La dottrina Blanchard per un costruttivo deragliamento dei conti pubblici
Per l'ex capo economista del Fmi la politica monetaria ha ormai esaurito le sue risorse, bisogna puntare sulla politica fiscale con un monitoraggio della spesa pro investimenti
Scendono, scendono, anzi franano i rendimenti dei titoli di Stato dell’Eurozona. Chi presta diecimila euro alle finanze pubbliche tedesche sottoscrivendo un Bund a dieci anni deve rassegnarsi a versarne altri 360 per parcheggiare i propri denari presso le casse di Berlino. Ma, stavolta, il fenomeno non riguarda solo la cassaforte teutonica, ma ha contagiato i vicini, anche quelli meno virtuosi: la Francia scopre il piacevole brivido degli interessi negativi a dieci anni, nonostante i provvedimenti presi per disinnescare la protesta dei gilets jaunes.

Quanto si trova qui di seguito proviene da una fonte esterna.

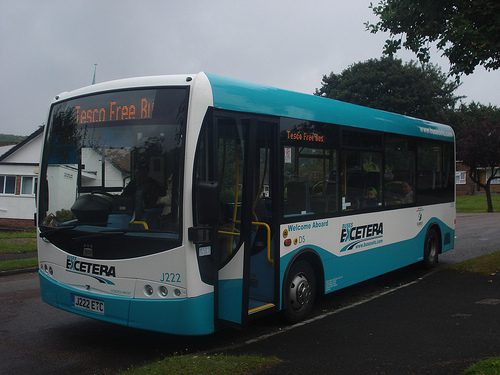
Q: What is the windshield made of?
A: Glass.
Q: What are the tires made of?
A: Rubber.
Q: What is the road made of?
A: Asphalt.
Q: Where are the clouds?
A: In the sky.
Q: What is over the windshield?
A: The display screen.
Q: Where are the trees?
A: Behind the bus.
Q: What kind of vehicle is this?
A: A bus.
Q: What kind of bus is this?
A: A charter bus.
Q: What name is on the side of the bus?
A: Etcetera.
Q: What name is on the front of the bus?
A: Etcetera.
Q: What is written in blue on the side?
A: Welcome aboard.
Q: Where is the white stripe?
A: The middle of the bus.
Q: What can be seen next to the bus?
A: A White House.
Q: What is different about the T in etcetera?
A: It's blue.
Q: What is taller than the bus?
A: Trees in the background.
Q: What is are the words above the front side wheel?
A: Welcome Aboard.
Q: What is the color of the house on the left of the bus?
A: White.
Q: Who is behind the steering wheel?
A: The driver.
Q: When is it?
A: Daytime.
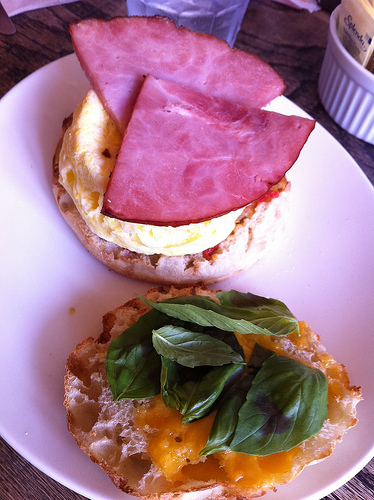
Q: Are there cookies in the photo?
A: No, there are no cookies.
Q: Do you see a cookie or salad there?
A: No, there are no cookies or salad.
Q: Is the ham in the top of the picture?
A: Yes, the ham is in the top of the image.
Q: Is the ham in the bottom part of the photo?
A: No, the ham is in the top of the image.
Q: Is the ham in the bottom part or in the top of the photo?
A: The ham is in the top of the image.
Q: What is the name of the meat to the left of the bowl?
A: The meat is ham.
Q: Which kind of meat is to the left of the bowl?
A: The meat is ham.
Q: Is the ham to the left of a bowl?
A: Yes, the ham is to the left of a bowl.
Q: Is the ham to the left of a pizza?
A: No, the ham is to the left of a bowl.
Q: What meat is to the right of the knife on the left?
A: The meat is ham.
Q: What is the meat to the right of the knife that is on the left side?
A: The meat is ham.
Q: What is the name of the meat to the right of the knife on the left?
A: The meat is ham.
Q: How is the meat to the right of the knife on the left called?
A: The meat is ham.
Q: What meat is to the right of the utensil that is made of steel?
A: The meat is ham.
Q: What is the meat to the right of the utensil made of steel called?
A: The meat is ham.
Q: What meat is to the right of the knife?
A: The meat is ham.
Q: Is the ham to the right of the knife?
A: Yes, the ham is to the right of the knife.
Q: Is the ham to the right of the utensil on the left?
A: Yes, the ham is to the right of the knife.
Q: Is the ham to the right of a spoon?
A: No, the ham is to the right of the knife.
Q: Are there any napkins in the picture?
A: No, there are no napkins.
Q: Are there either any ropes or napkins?
A: No, there are no napkins or ropes.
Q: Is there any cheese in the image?
A: Yes, there is cheese.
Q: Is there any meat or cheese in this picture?
A: Yes, there is cheese.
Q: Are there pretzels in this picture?
A: No, there are no pretzels.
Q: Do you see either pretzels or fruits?
A: No, there are no pretzels or fruits.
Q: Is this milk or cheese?
A: This is cheese.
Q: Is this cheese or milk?
A: This is cheese.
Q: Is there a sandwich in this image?
A: Yes, there is a sandwich.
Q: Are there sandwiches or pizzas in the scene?
A: Yes, there is a sandwich.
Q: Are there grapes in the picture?
A: No, there are no grapes.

Il fenomeno coinvolge anche l’Italia. Quanti avevano previsto, solo poche settimane fa, che i Btp a due anni potessero scivolare in terreno negativo? O che il famigerato spread si riducesse a 180 punti o giù di lì? Certo, gli altri, a partire da Spagna e Portogallo, spuntano condizioni migliori. Ma qualcosa è cambiato, avverte Olivier Blanchard, già capo economista del Fondo Monetario: la politica monetaria, quella che ci ha permesso di galleggiare in questi anni di crisi, ha ormai esaurito le sue risorse. Perciò, visto che la domanda privata non è in grado di assicurare il pieno impiego, bisogna puntare sulla politica fiscale. Ovvero, attivare la domanda pubblica, cosa alla nostra portata perché, come dichiara in un’intervista a Les Echos, “dobbiamo prendere in considerazione l’ipotesi che i tassi siano destinati a restar bassi per almeno un decennio o anche più”. E di conseguenza, aggiunge, “uno sforamento del debito pubblico, purché per un buon motivo, non mi impedirà certo di dormire sonni tranquilli”.

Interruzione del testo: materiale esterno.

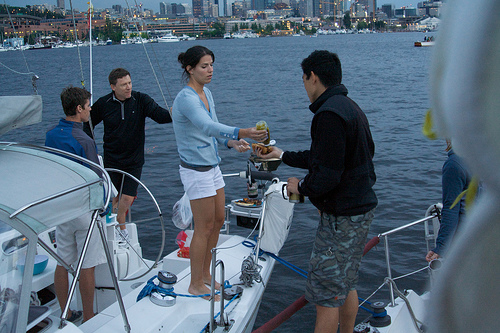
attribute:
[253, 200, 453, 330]
safety rail — stainless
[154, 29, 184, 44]
yacht — white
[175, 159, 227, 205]
shorts — white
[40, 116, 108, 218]
jacket — gray, blue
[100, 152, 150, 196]
shorts — black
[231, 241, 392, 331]
rope — blue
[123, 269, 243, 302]
rope — blue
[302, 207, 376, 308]
shorts — camoflauge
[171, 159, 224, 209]
shorts — white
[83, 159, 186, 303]
wheel — steering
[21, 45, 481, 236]
water — body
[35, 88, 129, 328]
man — young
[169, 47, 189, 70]
tail — pony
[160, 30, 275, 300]
woman — young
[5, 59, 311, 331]
boat — small, white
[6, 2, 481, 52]
skyline — city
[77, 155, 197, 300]
wheel — steering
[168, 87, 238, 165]
sweater — blue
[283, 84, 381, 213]
sweater — black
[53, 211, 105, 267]
shorts — white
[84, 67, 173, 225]
shorts — black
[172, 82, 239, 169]
sweater — long sleeved, blue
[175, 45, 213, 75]
hair — brown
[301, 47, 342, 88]
hair — black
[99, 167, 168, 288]
steering wheel — silver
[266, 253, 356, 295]
blue rope — tied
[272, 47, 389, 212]
man wearing — black fleece top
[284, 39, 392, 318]
man wearing — camouflage shorts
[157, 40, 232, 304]
woman wearing — short white shorts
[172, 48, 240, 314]
woman wearing — light blue cardigan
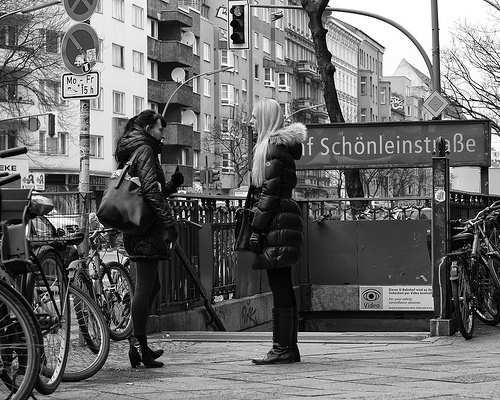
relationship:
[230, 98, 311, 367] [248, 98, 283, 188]
woman has hair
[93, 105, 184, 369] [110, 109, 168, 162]
woman with hair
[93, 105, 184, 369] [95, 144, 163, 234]
woman has purse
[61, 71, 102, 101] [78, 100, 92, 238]
sign on post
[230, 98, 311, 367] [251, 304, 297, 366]
woman wearing boot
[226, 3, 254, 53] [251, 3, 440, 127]
signal on pole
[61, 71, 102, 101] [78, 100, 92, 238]
sign on pole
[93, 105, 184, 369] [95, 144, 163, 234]
woman carrying purse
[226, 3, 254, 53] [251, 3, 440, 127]
traffic light attached to pole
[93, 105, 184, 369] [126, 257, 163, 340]
woman wearing leggings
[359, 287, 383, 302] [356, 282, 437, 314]
eye on sign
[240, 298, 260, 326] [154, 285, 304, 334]
graffitti on concrete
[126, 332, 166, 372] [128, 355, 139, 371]
boot has heel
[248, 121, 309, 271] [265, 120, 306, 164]
jacket has hood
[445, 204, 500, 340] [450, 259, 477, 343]
bike has wheel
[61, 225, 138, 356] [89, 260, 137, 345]
bike has wheel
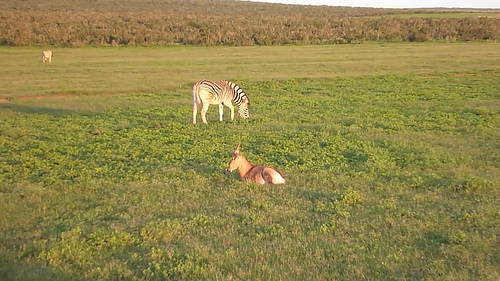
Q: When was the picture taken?
A: Daytime.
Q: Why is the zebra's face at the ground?
A: Eating.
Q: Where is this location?
A: Field.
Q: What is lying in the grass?
A: Deer.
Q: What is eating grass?
A: Zebra.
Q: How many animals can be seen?
A: Three.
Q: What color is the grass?
A: Green.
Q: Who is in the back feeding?
A: Buck.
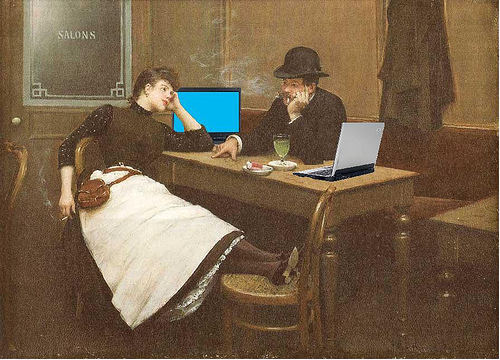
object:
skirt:
[79, 171, 242, 330]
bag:
[75, 176, 112, 212]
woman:
[58, 64, 303, 327]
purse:
[78, 161, 128, 211]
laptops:
[166, 85, 240, 145]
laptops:
[289, 115, 401, 185]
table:
[135, 128, 427, 331]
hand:
[54, 192, 79, 224]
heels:
[270, 231, 312, 288]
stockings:
[233, 242, 275, 277]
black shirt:
[49, 99, 216, 189]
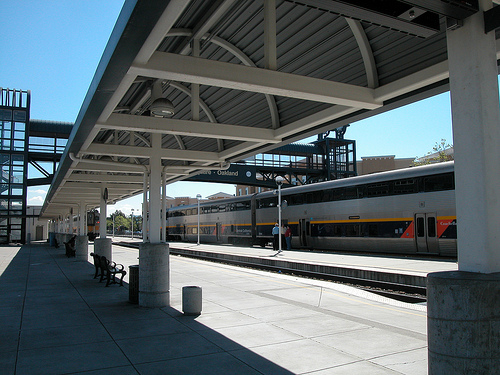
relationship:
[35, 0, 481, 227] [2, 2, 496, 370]
shelter for train station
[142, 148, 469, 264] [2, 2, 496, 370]
train at train station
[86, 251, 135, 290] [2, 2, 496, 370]
bench at train station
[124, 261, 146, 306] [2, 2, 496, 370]
trash can at train station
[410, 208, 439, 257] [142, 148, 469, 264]
doors are on train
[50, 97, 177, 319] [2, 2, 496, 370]
columns are for train station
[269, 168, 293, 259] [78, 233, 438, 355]
lamppost on boarding platform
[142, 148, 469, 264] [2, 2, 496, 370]
train arrived at train station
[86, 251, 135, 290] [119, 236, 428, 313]
bench in front of rails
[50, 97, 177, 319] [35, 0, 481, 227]
columns support shelter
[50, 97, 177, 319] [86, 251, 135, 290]
columns are near bench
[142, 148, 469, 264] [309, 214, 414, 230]
train has line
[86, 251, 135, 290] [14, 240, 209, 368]
bench on sidewalk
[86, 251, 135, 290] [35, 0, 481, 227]
bench under shelter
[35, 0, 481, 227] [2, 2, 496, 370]
shelter covers train station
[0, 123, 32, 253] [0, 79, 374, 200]
stairs lead to walkway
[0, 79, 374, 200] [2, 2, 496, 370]
walkway over train station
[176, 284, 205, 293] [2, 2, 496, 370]
ashtray at train station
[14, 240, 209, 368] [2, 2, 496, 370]
sidewalk at train station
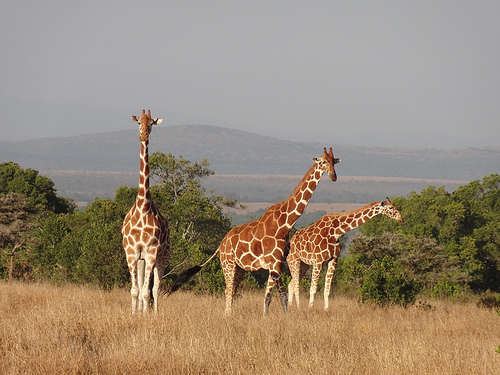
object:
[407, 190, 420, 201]
leaves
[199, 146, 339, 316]
giraffe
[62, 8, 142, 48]
clouds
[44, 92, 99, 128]
clouds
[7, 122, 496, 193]
mountains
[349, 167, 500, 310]
trees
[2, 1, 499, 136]
sky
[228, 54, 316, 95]
clouds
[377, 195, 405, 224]
giraffe head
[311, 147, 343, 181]
giraffe head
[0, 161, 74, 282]
trees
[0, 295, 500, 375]
ground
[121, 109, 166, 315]
animals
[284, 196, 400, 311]
giraffe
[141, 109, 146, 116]
horns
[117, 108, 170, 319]
giraffe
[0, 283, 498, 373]
grass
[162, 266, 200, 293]
tip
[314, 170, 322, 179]
spot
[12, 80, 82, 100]
clouds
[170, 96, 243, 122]
clouds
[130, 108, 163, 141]
head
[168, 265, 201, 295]
hair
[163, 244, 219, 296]
tail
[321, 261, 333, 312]
legs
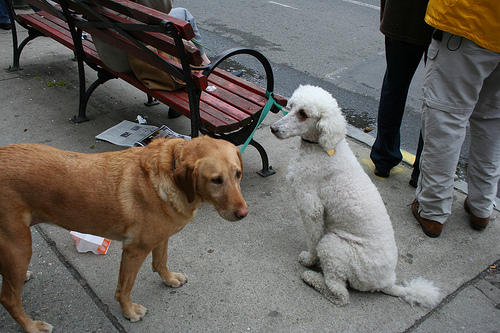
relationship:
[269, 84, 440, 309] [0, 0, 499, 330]
poodle sitting on sidewalk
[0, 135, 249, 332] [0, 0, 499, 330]
retriever standing on sidewalk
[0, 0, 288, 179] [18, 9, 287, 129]
bench has seat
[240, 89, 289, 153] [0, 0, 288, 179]
leash attached to bench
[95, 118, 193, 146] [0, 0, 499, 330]
magazine laying on sidewalk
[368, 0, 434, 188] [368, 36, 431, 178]
person wearing jeans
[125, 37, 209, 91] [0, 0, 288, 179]
bag on top of bench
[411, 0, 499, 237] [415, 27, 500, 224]
man wearing pants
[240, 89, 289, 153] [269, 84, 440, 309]
leash holding down poodle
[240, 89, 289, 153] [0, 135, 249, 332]
leash holding down retriever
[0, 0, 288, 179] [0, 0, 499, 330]
bench sitting on sidewalk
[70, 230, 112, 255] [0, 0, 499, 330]
paper laying on sidewalk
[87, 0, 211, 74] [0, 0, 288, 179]
person sitting on bench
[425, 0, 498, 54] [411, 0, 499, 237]
windbreaker worn by man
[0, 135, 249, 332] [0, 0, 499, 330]
retriever on top of sidewalk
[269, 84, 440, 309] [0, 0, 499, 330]
poodle on top of sidewalk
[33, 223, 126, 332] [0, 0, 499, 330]
crack in middle of sidewalk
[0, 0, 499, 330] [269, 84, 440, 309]
sidewalk with poodle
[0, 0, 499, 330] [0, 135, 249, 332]
sidewalk with retriever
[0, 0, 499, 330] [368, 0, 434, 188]
sidewalk with person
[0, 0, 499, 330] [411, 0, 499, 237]
sidewalk with man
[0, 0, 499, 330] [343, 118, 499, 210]
sidewalk has curb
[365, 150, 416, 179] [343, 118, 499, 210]
streak on top of curb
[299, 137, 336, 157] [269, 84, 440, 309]
collar worn on poodle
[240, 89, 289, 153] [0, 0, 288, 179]
leash tied to bench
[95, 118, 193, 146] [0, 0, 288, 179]
magazine under bench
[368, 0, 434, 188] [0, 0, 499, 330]
person standing on sidewalk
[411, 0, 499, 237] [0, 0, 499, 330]
man standing on sidewalk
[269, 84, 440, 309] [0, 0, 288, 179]
poodle tied to bench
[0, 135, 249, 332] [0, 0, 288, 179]
retriever tied to bench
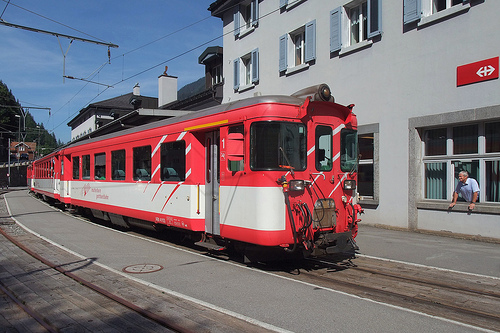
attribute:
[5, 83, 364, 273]
trolley — red and white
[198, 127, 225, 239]
doors — trolley entry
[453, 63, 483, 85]
sign — red , directional 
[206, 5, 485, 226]
building — large, white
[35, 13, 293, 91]
wires — overhead, electrical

Che problema c’è a prendere denaro a prestito dai mercati se le condizioni sono così favorevoli? “Non vorrei - incalza l’economista – un taglio del budget a spese della crescita. Che senso ha frenare il pil dell’uno per cento per ridurre il debito di mezzo punto?”. Un’eresia bell’e buona, così come quello che spinse Blanchard nel 2012 a sostenere per primo che i costi dell’austerità erano più alti e i benefici minori di quanto sostenuto dall’ortodossia dominante a Bruxelles. Ma, al di là della critica, l’economista che lavora al Peterson Institute di Washington, ha in mente una terapia d’urto per l’Unione Europea: è necessario introdurre una “regola d’oro” nei bilanci, in modo da distinguere in maniera netta tra spese correnti ed il conto capitale, con l’obiettivo di riattivare il flusso degli investimenti.

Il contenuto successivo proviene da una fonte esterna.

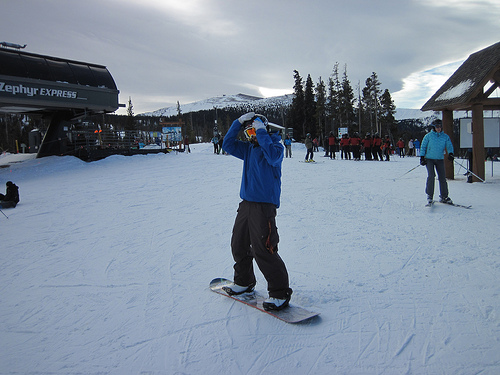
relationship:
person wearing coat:
[225, 110, 291, 307] [223, 124, 282, 204]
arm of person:
[253, 117, 282, 164] [225, 110, 291, 307]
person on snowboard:
[225, 110, 291, 307] [210, 276, 320, 326]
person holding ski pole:
[420, 119, 454, 206] [453, 158, 486, 186]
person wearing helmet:
[225, 110, 291, 307] [243, 116, 264, 135]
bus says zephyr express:
[3, 49, 121, 127] [1, 82, 79, 101]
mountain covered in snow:
[146, 93, 391, 155] [187, 99, 239, 112]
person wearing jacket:
[327, 132, 337, 160] [337, 137, 352, 150]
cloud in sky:
[90, 0, 359, 58] [2, 1, 459, 129]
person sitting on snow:
[3, 177, 19, 208] [1, 133, 499, 375]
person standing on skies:
[420, 119, 454, 206] [425, 197, 471, 214]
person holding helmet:
[225, 110, 291, 307] [243, 116, 264, 135]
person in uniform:
[327, 132, 337, 160] [327, 134, 338, 159]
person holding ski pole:
[420, 119, 454, 206] [402, 161, 427, 179]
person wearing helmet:
[420, 119, 454, 206] [433, 119, 443, 128]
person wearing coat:
[420, 119, 454, 206] [421, 130, 452, 163]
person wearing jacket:
[351, 131, 358, 161] [337, 137, 352, 150]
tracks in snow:
[179, 286, 257, 354] [1, 133, 499, 375]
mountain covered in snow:
[146, 93, 391, 155] [1, 133, 499, 375]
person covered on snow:
[3, 177, 19, 208] [1, 133, 499, 375]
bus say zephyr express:
[3, 49, 121, 127] [1, 82, 79, 101]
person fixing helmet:
[225, 110, 291, 307] [243, 116, 264, 135]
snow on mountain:
[1, 133, 499, 375] [146, 93, 391, 155]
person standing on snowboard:
[225, 110, 291, 307] [210, 276, 320, 326]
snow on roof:
[1, 133, 499, 375] [426, 41, 500, 109]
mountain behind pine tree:
[146, 93, 391, 155] [288, 68, 303, 140]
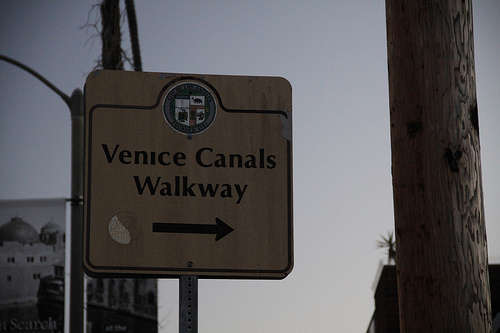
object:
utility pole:
[385, 4, 496, 331]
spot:
[403, 113, 424, 139]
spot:
[445, 145, 464, 174]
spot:
[464, 100, 487, 135]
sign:
[79, 68, 296, 278]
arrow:
[149, 216, 235, 242]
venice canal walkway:
[101, 138, 281, 209]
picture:
[1, 216, 68, 317]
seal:
[163, 81, 217, 132]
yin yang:
[109, 209, 145, 245]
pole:
[175, 273, 202, 331]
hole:
[188, 273, 193, 281]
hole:
[185, 309, 197, 316]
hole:
[188, 293, 196, 300]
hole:
[185, 303, 194, 312]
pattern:
[451, 12, 471, 95]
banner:
[1, 196, 66, 332]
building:
[368, 253, 500, 331]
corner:
[367, 251, 402, 298]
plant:
[379, 229, 401, 258]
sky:
[3, 4, 497, 332]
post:
[68, 81, 88, 332]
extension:
[1, 51, 71, 110]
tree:
[93, 2, 129, 77]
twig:
[80, 4, 105, 43]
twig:
[84, 51, 112, 70]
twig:
[117, 4, 135, 75]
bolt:
[186, 260, 195, 269]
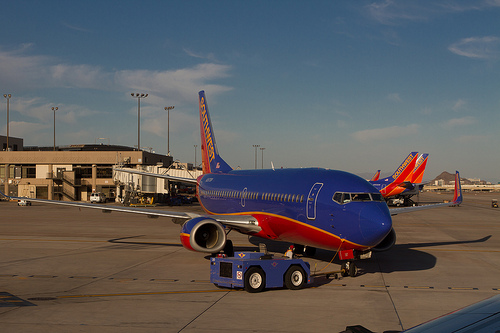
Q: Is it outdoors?
A: Yes, it is outdoors.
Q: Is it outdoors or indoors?
A: It is outdoors.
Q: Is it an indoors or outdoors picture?
A: It is outdoors.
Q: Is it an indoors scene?
A: No, it is outdoors.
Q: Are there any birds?
A: No, there are no birds.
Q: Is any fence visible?
A: No, there are no fences.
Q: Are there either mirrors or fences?
A: No, there are no fences or mirrors.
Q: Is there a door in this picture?
A: Yes, there is a door.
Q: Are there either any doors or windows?
A: Yes, there is a door.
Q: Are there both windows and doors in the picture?
A: Yes, there are both a door and windows.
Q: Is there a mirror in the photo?
A: No, there are no mirrors.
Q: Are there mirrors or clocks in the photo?
A: No, there are no mirrors or clocks.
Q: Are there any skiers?
A: No, there are no skiers.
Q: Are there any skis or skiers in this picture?
A: No, there are no skiers or skis.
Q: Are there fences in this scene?
A: No, there are no fences.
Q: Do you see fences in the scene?
A: No, there are no fences.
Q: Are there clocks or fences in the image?
A: No, there are no fences or clocks.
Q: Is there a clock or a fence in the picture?
A: No, there are no fences or clocks.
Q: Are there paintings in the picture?
A: No, there are no paintings.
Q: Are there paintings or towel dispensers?
A: No, there are no paintings or towel dispensers.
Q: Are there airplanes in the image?
A: Yes, there is an airplane.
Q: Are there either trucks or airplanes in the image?
A: Yes, there is an airplane.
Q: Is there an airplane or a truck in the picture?
A: Yes, there is an airplane.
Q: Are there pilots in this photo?
A: No, there are no pilots.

Certo, non è una distinzione facile. “E’ vero – riconosce Blanchard – qualcuno potrebbe approfittarne”. E, chissà perché, cita ad esempio il governo italiano. “Un membro del governo mi ha detto che la decisione di abbassare l’età della pensione era, a suo modo, un investimento”. Per evitare “frodi” di questo tipo bisogna istituire un organismo indipendente che goda della fiducia generale. “E bisogna fare in fretta – sottolinea – perché la stretta provocata dall’austerità ha determinato ovunque una brusca caduta degli investimenti pubblici”. Certo, il passaggio è stretto: si tratta di far cadere i “totem” di Maastricht, cioè il tetto del 3 per cento di deficit e quello, del 60 per cento del debito. O, cosa non meno difficile, conciliare “la visione quasi religiosa dei tedeschi per cui il debito è peccato” con la tesi anglosassone che chiudere in rosso non è di per sé una catastrofe. Il passaggio, insomma, è stretto, ma non è invalicabile, se ai vertici ci sarà qualcuno tanto pragmatico e diplomatico quanto lo è stato Mario Draghi. E i tassi bassi per un rappresentano un’occasione da non sprecare. Come è avvenuto in Giappone. “Da 25 anni – conclude Blanchard – Tokyo deve fare i conti con una domanda provata troppo bassa per sostenere il pieno impiego. Di qui una politica monetaria e di bilancio molto aggressiva con un debito che supera il 200 per cento del pil e tassi negativi”. Una politica rischiosa? “Certo, ma ha consentito di raggiungere e conservare una situazione di pieno impiego. L’Europa non può non tener conto di questo esempio”.